At least they kept him in the park.
Judge was walked three times, struck out once and came within a few feet of a historic home run, but ended the night stuck at 60, one shy of Roger Maris’ American League record.
Despite keeping Judge quiet, the Red Sox fell apart in the late innings and took a 5-4 loss to the Yankees in the Bronx. The win clinched a playoff berth for the Yankees, who have now qualified for the postseason in 24 of the last 28 years.
The Sox were up 4-3 heading into the eighth, when the Yankees scratched together a run on a single, stolen base, ground ball and sacrifice fly to tie the game against Ryan Brasier.
In the 10th, Josh Donaldson hit the game-winning RBI single off Kaleb Ort.
The story of the night was Judge, who had his entire family as well as the entire Maris family watching him at Yankee Stadium. Whenever Judge came to bat, everybody in the park stood up, most holding their cell phones high in the air in case Judge made history. The pressure wasn’t what kept Judge in the yard; the Red Sox cautiousness was.
Manager Alex Cora said before the game that the Sox would attack Judge with starter Michael Wacha, who entered the game having held Judge to an 0-for-14 with nine strikeouts off him. But the first time Wacha met Judge in the first inning, he walked him on four pitches.
His second time up, Wacha walked him again, though at least this time he threw him a few strikes first.
There was nowhere to put Judge his third time up in the fifth inning, when Wacha had men on first and second and one out. This time he attacked, and Judge went down swinging over a changeup.
A Giancarlo Stanton homer in the sixth inning put the Yankees ahead 3-0, but the Red Sox answered with a big inning in the seventh.
Rookie Triston Casas stepped up and cranked a leadoff home run, his third of the year. It was his first taste of Yankee Stadium and the left-handed hitting Casas looks like he’ll have some fun hitting there. He hit a line drive that barely cleared the fence down the right-field line, a prototypical homer in the Yanks’ new ballpark.

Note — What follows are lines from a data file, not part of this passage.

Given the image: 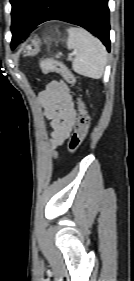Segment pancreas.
<instances>
[{"instance_id": "pancreas-1", "label": "pancreas", "mask_w": 134, "mask_h": 281, "mask_svg": "<svg viewBox=\"0 0 134 281\" xmlns=\"http://www.w3.org/2000/svg\"><path fill=\"white\" fill-rule=\"evenodd\" d=\"M68 60H71V57L69 56Z\"/></svg>"}]
</instances>
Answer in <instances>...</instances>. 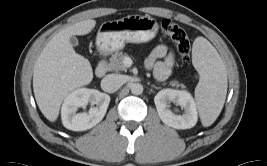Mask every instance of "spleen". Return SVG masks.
Here are the masks:
<instances>
[{
  "instance_id": "1",
  "label": "spleen",
  "mask_w": 267,
  "mask_h": 166,
  "mask_svg": "<svg viewBox=\"0 0 267 166\" xmlns=\"http://www.w3.org/2000/svg\"><path fill=\"white\" fill-rule=\"evenodd\" d=\"M192 63L200 80L195 88V100L204 127L212 125L225 103L227 73L216 49L203 37L195 39Z\"/></svg>"
}]
</instances>
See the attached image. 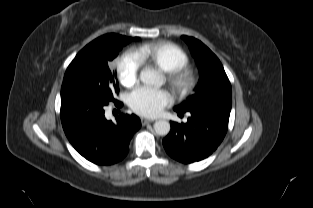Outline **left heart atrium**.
<instances>
[{"label": "left heart atrium", "mask_w": 313, "mask_h": 208, "mask_svg": "<svg viewBox=\"0 0 313 208\" xmlns=\"http://www.w3.org/2000/svg\"><path fill=\"white\" fill-rule=\"evenodd\" d=\"M171 103L170 94L163 89L139 87L128 96V104L137 114L155 117Z\"/></svg>", "instance_id": "39dd6f15"}]
</instances>
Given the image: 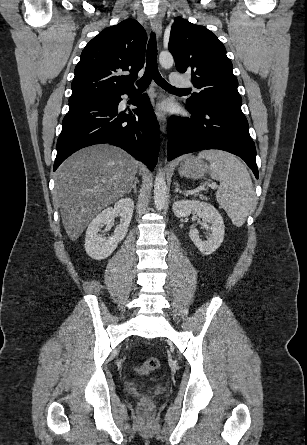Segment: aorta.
Returning <instances> with one entry per match:
<instances>
[{
	"label": "aorta",
	"mask_w": 307,
	"mask_h": 445,
	"mask_svg": "<svg viewBox=\"0 0 307 445\" xmlns=\"http://www.w3.org/2000/svg\"><path fill=\"white\" fill-rule=\"evenodd\" d=\"M159 62L163 68H171L173 66L174 58L169 50H162L159 54ZM167 184L164 172H157L154 182V202L157 210H162L166 202Z\"/></svg>",
	"instance_id": "obj_1"
}]
</instances>
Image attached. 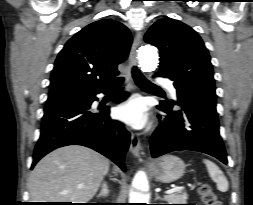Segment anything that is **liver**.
<instances>
[{
    "label": "liver",
    "mask_w": 253,
    "mask_h": 205,
    "mask_svg": "<svg viewBox=\"0 0 253 205\" xmlns=\"http://www.w3.org/2000/svg\"><path fill=\"white\" fill-rule=\"evenodd\" d=\"M109 170V160L84 146L58 148L32 170L28 190L32 202L87 203Z\"/></svg>",
    "instance_id": "1"
}]
</instances>
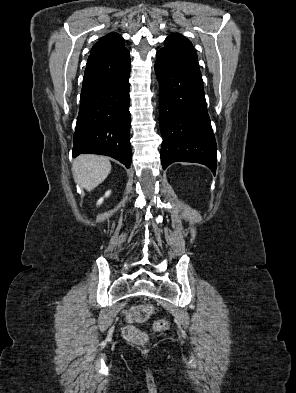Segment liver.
I'll list each match as a JSON object with an SVG mask.
<instances>
[{
    "mask_svg": "<svg viewBox=\"0 0 296 393\" xmlns=\"http://www.w3.org/2000/svg\"><path fill=\"white\" fill-rule=\"evenodd\" d=\"M110 171V161L98 155H80L72 164L75 182L87 191L93 190L102 183Z\"/></svg>",
    "mask_w": 296,
    "mask_h": 393,
    "instance_id": "obj_1",
    "label": "liver"
}]
</instances>
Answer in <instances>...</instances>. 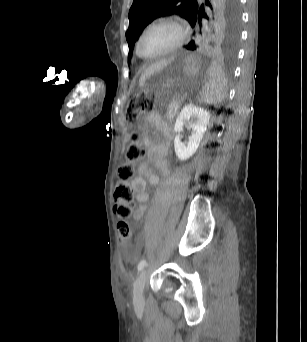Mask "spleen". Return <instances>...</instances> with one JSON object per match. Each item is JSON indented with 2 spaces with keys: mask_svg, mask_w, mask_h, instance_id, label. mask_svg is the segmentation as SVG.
Segmentation results:
<instances>
[{
  "mask_svg": "<svg viewBox=\"0 0 307 342\" xmlns=\"http://www.w3.org/2000/svg\"><path fill=\"white\" fill-rule=\"evenodd\" d=\"M211 61L208 67L210 83H203V93H201V100L206 104H216L225 98L226 78L223 76V70H220L214 58Z\"/></svg>",
  "mask_w": 307,
  "mask_h": 342,
  "instance_id": "spleen-1",
  "label": "spleen"
}]
</instances>
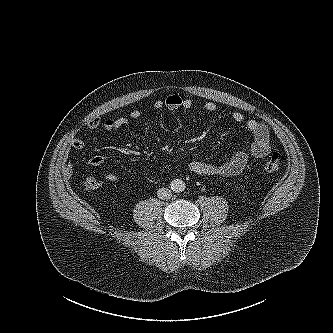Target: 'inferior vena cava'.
I'll use <instances>...</instances> for the list:
<instances>
[{
  "mask_svg": "<svg viewBox=\"0 0 333 333\" xmlns=\"http://www.w3.org/2000/svg\"><path fill=\"white\" fill-rule=\"evenodd\" d=\"M157 196L159 199L161 200H168L171 198L172 196V193H171V190L170 189H167V188H160L158 191H157Z\"/></svg>",
  "mask_w": 333,
  "mask_h": 333,
  "instance_id": "obj_1",
  "label": "inferior vena cava"
}]
</instances>
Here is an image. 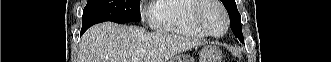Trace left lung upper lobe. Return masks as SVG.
<instances>
[{
	"instance_id": "obj_1",
	"label": "left lung upper lobe",
	"mask_w": 331,
	"mask_h": 62,
	"mask_svg": "<svg viewBox=\"0 0 331 62\" xmlns=\"http://www.w3.org/2000/svg\"><path fill=\"white\" fill-rule=\"evenodd\" d=\"M223 5L225 6L229 17H230V26L233 25L236 27L239 31L241 30V19L240 14L237 10V6L235 3V0H221Z\"/></svg>"
}]
</instances>
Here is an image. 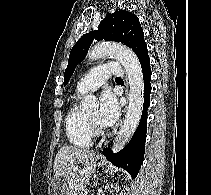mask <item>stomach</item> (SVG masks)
Segmentation results:
<instances>
[{
    "label": "stomach",
    "mask_w": 211,
    "mask_h": 195,
    "mask_svg": "<svg viewBox=\"0 0 211 195\" xmlns=\"http://www.w3.org/2000/svg\"><path fill=\"white\" fill-rule=\"evenodd\" d=\"M96 161H98V165H105L106 162L103 158H96ZM54 186L56 185H61V187L64 189V188H67V182L63 179V178H60V177H55L54 178ZM56 195H61V192L60 191H57L56 192Z\"/></svg>",
    "instance_id": "0dacf381"
}]
</instances>
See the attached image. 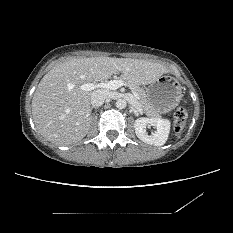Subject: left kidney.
Here are the masks:
<instances>
[{"label":"left kidney","instance_id":"5707ae66","mask_svg":"<svg viewBox=\"0 0 233 233\" xmlns=\"http://www.w3.org/2000/svg\"><path fill=\"white\" fill-rule=\"evenodd\" d=\"M151 126L155 127L156 131L149 135L147 127ZM134 128L136 136L143 142L154 146H162L168 139L170 122L167 119L142 117L135 120Z\"/></svg>","mask_w":233,"mask_h":233}]
</instances>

After Kiké Hernandez and Yu Chang reached base, Reese McGuire came off the bench to hit for Connor Wong and smoked another one over the right-field fence for a three-run shot that put the Sox ahead 4-3.
The Yankees threatened in the bottom of the inning, when Kyle Higashioka doubled off John Schreiber to bring up Judge with first base open. Schreiber had no interest in facing him; he walked Judge on five pitches and escaped the seventh unscathed.
Brasier gave up the game-tying run in the eighth, then Judge nearly made history in the ninth.
On a 2-2 count against Matt Barnes, Judge hammered a high fastball high into the Bronx sky and the nation held its breath. Hernandez tracked back to the warning track and camped under it, then hauled in the catch just a few feet in front of the fence in dead center.
The ball traveled 404 feet at 113 mph off the bat, but didn’t have quite enough on this chilly September evening. It would’ve been a home run in 15 ballparks, according to the Fox broadcast.
Wacha finished with six innings of three-run ball and was in line for the win until Brasier blew it in the eighth. Soon to be a free agent, Wacha has a 2.70 ERA.
With the loss, the Red Sox are 6-10 against the Yankees this year.
Rich Hill takes the mound against Gerrit Cole on Friday night. Judge is 2-for-4 with a double lifetime off Hill.